• [TASK PROMPT] From the entries below, give the number of lines where the word "begin" occurs, and nothing else.

════════════════════

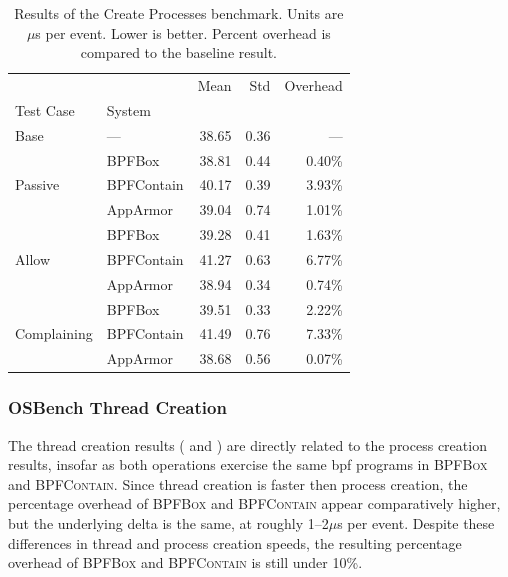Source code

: \documentclass[
  fontsize=12pt,
  titlepage=firstiscover,
  paper=letter,
oneside,
  cleardoublepage=plain,
  parskip=half-,
  DIV=10,
  parindent,
  appendixprefix,
  chapterprefix,
  listof=totoc,
]{scrbook}
\newcommand{\bpfbox}{\textsc{BPFBox}}
\newcommand{\bpfcontain}{\textsc{BPFContain}}
\begin{document}
\begin{table}[ht!]
\centering
\footnotesize
\caption[Results of the Create Processes benchmark]{Results of the Create Processes benchmark. Units are $\mu$s per event. Lower is better. Percent overhead is compared to the baseline result.}
\label{tab:phoronix-create-processes}
\begin{tabular}{llrrr}
\toprule
            &          &   Mean &   Std & Overhead \\
Test Case & System &        &       &          \\
\midrule
Base & --- &  38.65 &  0.36 &      --- \\
\cline{1-5}
\multirow{3}{*}{Passive} & BPFBox &  38.81 &  0.44 &   0.40\% \\
            & BPFContain &  40.17 &  0.39 &   3.93\% \\
            & AppArmor &  39.04 &  0.74 &   1.01\% \\
\cline{1-5}
\multirow{3}{*}{Allow} & BPFBox &  39.28 &  0.41 &   1.63\% \\
            & BPFContain &  41.27 &  0.63 &   6.77\% \\
            & AppArmor &  38.94 &  0.34 &   0.74\% \\
\cline{1-5}
\multirow{3}{*}{Complaining} & BPFBox &  39.51 &  0.33 &   2.22\% \\
            & BPFContain &  41.49 &  0.76 &   7.33\% \\
            & AppArmor &  38.68 &  0.56 &   0.07\% \\
\bottomrule
\end{tabular}
\end{table}
 
\FloatBarrier



\subsubsection{OSBench Thread Creation}

The thread creation results ( and )
are directly related to the process creation results, insofar as both operations exercise
the same \gls{bpf} programs in \bpfbox{} and \bpfcontain{}. Since thread creation is
faster then process creation, the percentage overhead of \bpfbox{} and \bpfcontain{}
appear comparatively higher, but the underlying delta is the same, at roughly 1--2$\mu$s
per event. Despite these differences in thread and process creation speeds, the resulting
percentage overhead of \bpfbox{} and \bpfcontain{} is still under 10\%.
\end{document}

════════════════════

• [RESPONSE TO THIS EXERCISE] 3